4) On 03/06/19 at 2:27 PM the Infection Control Practitioner, stated she tracks urinary catheter, central line, and ventilator associated infections as well as multi-drug resistant organisms but does not track other infections that are not drug resistant. The Infection Control Log was requested and provided that includes 7 drug resistant organisms that they track, but no other infections in the facility. On 03/06/19 at 2:27 PM the Infection Control Practitioner said there may be more data in the computer but she does not know how to access it. She could not explain what she meant or where the data would have come from but said she had been in the position since November 2018 and not needed it. During further interview on 03/07/19 at 12:15 PM the Infection Control Practitioner showed worksheets for each patient in the facility to follow their infections and antibiotics, but stated she throws them out after discharge and does not keep data or information from them after patients leave.
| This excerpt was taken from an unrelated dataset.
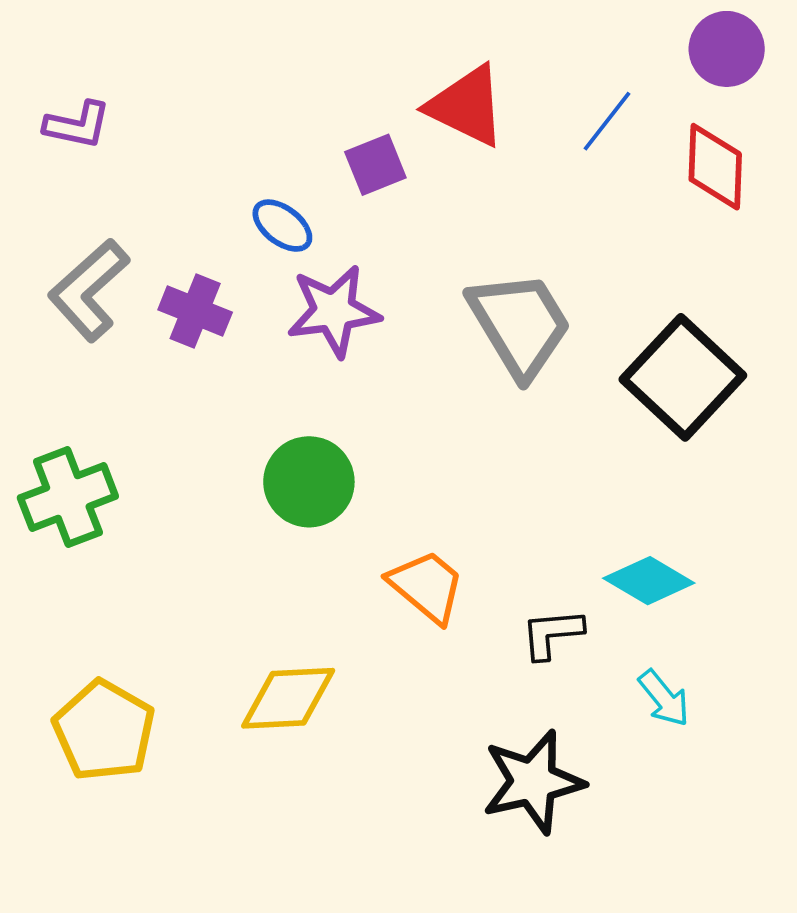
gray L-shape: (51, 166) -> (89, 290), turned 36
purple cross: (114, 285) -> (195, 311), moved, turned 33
5) During observation on 03/06/19 between 10:38 AM and 11:14 AM Housekeeper "B" was observed to exit room 208 carrying a corded bed control in one gloved hand, to enter room 210 without performing hand hygiene and go out of sight behind the patient's curtain, to come out of the room now carrying a phone in her gloved left hand and the bed control in her right ungloved hand, to enter room 207 and go out of sight behind a patient curtain, then exit the room without the phone but with the bed control still in her ungloved right hand, and enter yet another room. Throughout the continuous observation, she did not wash her hands, use hand sanitizer, or clean the equipment between patient rooms but walked past the Sani-Cloth wipe dispenser and hand sanitizer without using them.
6) During observation on 03/06/19 between 10:38 AM and 11:14 AM Nursing Assistant "C" exited room 210, entered room 215, and rummaged through the cabinets for folded linens which she took behind the curtain to the far patient, left the room and went directly to room 214 where she removed linens from those cabinets and took them to bed B. Looking at the surveyor, she then donned gloves and proceeded to make the bed. Nursing Assistant "C" did not wash or sanitize her hands throughout this observation. During interview on 03/06/19 at 3:26 PM Nursing Assistant "C" said she should wash and sanitize her hands every time when entering a room, before touching or doing anything, between patients, and again when leaving the room. In regards to the described observation she said she didn't have to wash or sanitize her hands because she "didn't touch anything."